Below is a list of words and phrases that our FLC associated with inquiry as of the initial weekly meeting (Sept. 19, 2007). These have been sorted across three general themes. We will see if and how our vision of inquiry changes over the semester.

Developmental:
- way of looking at the world
- intellectual development
- finding out for yourself
- making a pain of myself

Discovery:
- curiosity
- investigation
- exploration
- engagement
- research
- reflection
- observation

Questioning:
- asking questions
- new knowledge
- what, why, how
- answers
- get information
- problem solving

[Thanks, Judy for sorting these into themes.]

Tuesday, October 2, 2007

Alternative Approaches to Inquiry

Walt - I thought it would help to push these out so we might hang our hat on a different peg, if we so choose. These are overlapping, but with different emphasis.

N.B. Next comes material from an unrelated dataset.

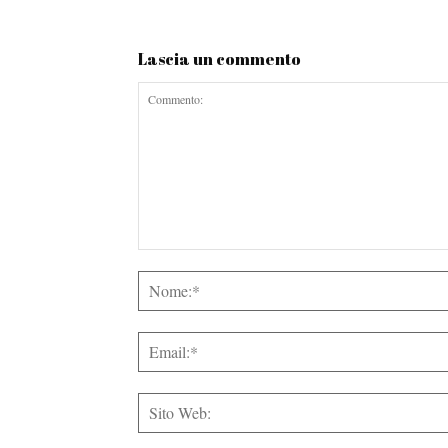
Lascia un commento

The Reflective Practitioner
by Donald Schon - The buzzwords are knowing in action and learning in action. There is emphasis on the indiosyncrasy in the situation to which learning is applied. Thus, even if one "knows the theory" there is still art to applying the theory to the particular situation. Knowledge a la Schon is represented as an unfolding - more and more is brought to bear to match what the practitioner knows about the particular situation. The Schon approach is associated with an apprenticeship model of teaching and learning and where rather than doing experiments students design things as the way to learn. But it has also been applied to fields like psychology, where what is designed is a diagnosis of a patient.

Effortful Study, Anders Ericcson - This is associated with performance as in playing a musical instrument or a game of chess. Effortful study emphasizes doing particular tasks that are not endpoints in themselves but that produce greater understanding and the sequencing of the tasks in a way that produces rapid learning. Effortful study is associated with precocious behavior in youth and approaches to instruction such as the Suzuki Method. There is the question of whether prodigious behavior in one domain can be transferred to other domains but, not doubt, effortful study is tied to what we mean by learning to learn skills.

Process Approach to Writing - The entire idea is to emphasize writing as a means for the writer to learn. This is very much tied up with producing narrative to tie ideas together and see if the narrative "makes sense." There is a discovery process in the writing, discovery in the sense of new realizations by the writer, and that writing is done to improve the writer's understanding.

With each of these the notion of *failure* needs to be understood as should ways in which we validate success or failure. So I hope during the course of our discussion we talk about validation. For now, I'd say that a failure is a complete dead end from which the learner needs to back track to make progress. Otherwise, what we have been referring to as failure may be a useful stepping stone, even if it is not the final product.